Die Systemgastronomie: Branche der Chancen und Integrationsmotor


BDA AGENDA 07/24 | KOMMENTAR DER WOCHE | 4. April 2024

Matthias Kutzer, Präsident des Bundesverbands der Systemgastronomie e.V.

Demografischer Wandel und ein verschärfter Fachkräftemangel sind Hauptargumente für die Notwendigkeit, die Zuwanderung von Arbeitskräften aus dem Ausland zu forcieren. Erfolg und Wachstum der deutschen Wirtschaft sind hiervon maßgeblich abhängig. Dies gilt auch für die Systemgastronomie, denn wir sind eine innovative Branche, die mit starken Marken täglich rund vier Millionen Gästen ein kulinarisches Erlebnis bietet und Orte der Zusammenkunft schafft.

Der Bundesverband der Systemgastronomie e. V. (BdS) und seine Mitgliedsunternehmen stehen für Vielfalt und Weltoffenheit. Unsere Unternehmen sehen sich als Chancengeber für alle Menschen – unabhängig von Herkunft, Geschlecht, Alter oder Bildungsabschluss. Wir bieten jeder und jedem einen sicheren Arbeitsplatz mit fairen Arbeitsbedingungen. Die Systemgastronomie ist eine Branche mit unbedingtem Integrationswillen und einer großen Integrationskraft. Und dass diese Integration gelingt, zeigt sich im Arbeitsalltag unserer Restaurants, in denen Menschen aus rund 150 Nationen beschäftigt sind und eine berufliche Heimat gefunden haben.

Natürlich sind wir, wie andere Branchen auch, stets auf der Suche nach Fach- und Arbeitskräften, um unsere wirtschaftliche Zukunft zu sichern. Und hier ist die Politik gefragt. Es muss einfacher werden, Menschen aus dem Ausland zu beschäftigen. Das Gesetz zur Weiterentwicklung der Fachkräfteeinwanderung, verbunden mit der Chancenkarte, Westbalkanregelung und den erweiterten Möglichkeiten einer Beschäftigung von Menschen aus Drittstaaten ohne besondere berufliche Qualifikation, ist ein Schritt in die richtige Richtung.
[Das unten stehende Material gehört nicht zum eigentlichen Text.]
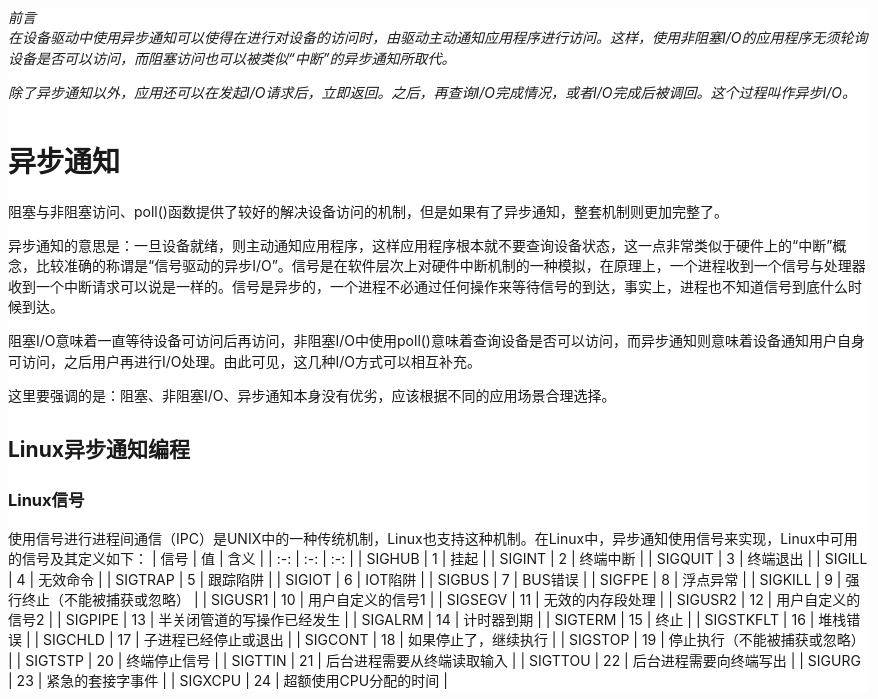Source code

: *前言  
在设备驱动中使用异步通知可以使得在进行对设备的访问时，由驱动主动通知应用程序进行访问。这样，使用非阻塞I/O的应用程序无须轮询设备是否可以访问，而阻塞访问也可以被类似“中断”的异步通知所取代。*

*除了异步通知以外，应用还可以在发起I/O请求后，立即返回。之后，再查询I/O完成情况，或者I/O完成后被调回。这个过程叫作异步I/O。*

# 异步通知
阻塞与非阻塞访问、poll()函数提供了较好的解决设备访问的机制，但是如果有了异步通知，整套机制则更加完整了。

异步通知的意思是：一旦设备就绪，则主动通知应用程序，这样应用程序根本就不要查询设备状态，这一点非常类似于硬件上的“中断”概念，比较准确的称谓是“信号驱动的异步I/O”。信号是在软件层次上对硬件中断机制的一种模拟，在原理上，一个进程收到一个信号与处理器收到一个中断请求可以说是一样的。信号是异步的，一个进程不必通过任何操作来等待信号的到达，事实上，进程也不知道信号到底什么时候到达。

阻塞I/O意味着一直等待设备可访问后再访问，非阻塞I/O中使用poll()意味着查询设备是否可以访问，而异步通知则意味着设备通知用户自身可访问，之后用户再进行I/O处理。由此可见，这几种I/O方式可以相互补充。

这里要强调的是：阻塞、非阻塞I/O、异步通知本身没有优劣，应该根据不同的应用场景合理选择。

## Linux异步通知编程
### Linux信号
使用信号进行进程间通信（IPC）是UNIX中的一种传统机制，Linux也支持这种机制。在Linux中，异步通知使用信号来实现，Linux中可用的信号及其定义如下：
| 信号 | 值 | 含义 |
| :-: | :-: | :-: |
| SIGHUB | 1 | 挂起 |
| SIGINT | 2 | 终端中断 |
| SIGQUIT | 3 | 终端退出 |
| SIGILL | 4 | 无效命令 |
| SIGTRAP | 5 | 跟踪陷阱 |
| SIGIOT | 6 | IOT陷阱 |
| SIGBUS | 7 | BUS错误 |
| SIGFPE | 8 | 浮点异常 |
| SIGKILL | 9 | 强行终止（不能被捕获或忽略） |
| SIGUSR1 | 10 | 用户自定义的信号1 |
| SIGSEGV | 11 | 无效的内存段处理 |
| SIGUSR2 | 12 | 用户自定义的信号2 |
| SIGPIPE | 13 | 半关闭管道的写操作已经发生 |
| SIGALRM | 14 | 计时器到期 |
| SIGTERM | 15 | 终止 |
| SIGSTKFLT | 16 | 堆栈错误 |
| SIGCHLD | 17 | 子进程已经停止或退出 |
| SIGCONT | 18 | 如果停止了，继续执行 |
| SIGSTOP | 19 | 停止执行（不能被捕获或忽略） |
| SIGTSTP | 20 | 终端停止信号 |
| SIGTTIN | 21 | 后台进程需要从终端读取输入 |
| SIGTTOU | 22 | 后台进程需要向终端写出 |
| SIGURG | 23 | 紧急的套接字事件 |
| SIGXCPU | 24 | 超额使用CPU分配的时间 |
Allerdings sind bürokratische Hindernisse noch längst nicht abgebaut. Die Verwaltungsverfahren sind nach wie vor zu komplex und werfen Unternehmen unnötig Steine in den Weg. Oftmals ist die Beantragung von Aufenthaltstiteln bei den Auslandsvertretungen mit aufwändigen Nachweisen und sehr langen Wartezeiten verbunden, zum Teil werden Termine nur per Losverfahren vergeben. Ein Unding!

Verständlich, dass jeder Antrag geprüft werden muss, aber diese Verzögerung steht im Widerspruch zu praktischen Anforderungen der Arbeitgeber. Auch die erweiterte Anerkennungsmöglichkeit von im Ausland erworbener Qualifikationen ist nicht praxistauglich. Die Zuwanderung von Fachkräften aus außereuropäischen Ländern wird ausschließlich auf das Vorhandensein formaler Qualifikationen beschränkt. Doch wenn ihnen diese fehlt, bleiben sie vom Zugang zum deutschen Arbeitsmarkt ausgeschlossen. Die Neuregelungen bei der Zuwanderung können so nicht ihre volle Wirkung entfalten und werden zum Hemmschuh.

Um das für die Systemgastronomie und andere Branchen so wichtige Potenzial von Arbeitnehmenden aus dem Ausland besser ausschöpfen zu können, müssen Visa- und Verwaltungsverfahren beschleunigt, bürokratische Hürden abgebaut und die Auslandsvertretungen personell besser ausgestattet werden. Hieran führt für mich kein Weg vorbei und hierfür wird sich der BdS weiterhin tatkräftig positionieren.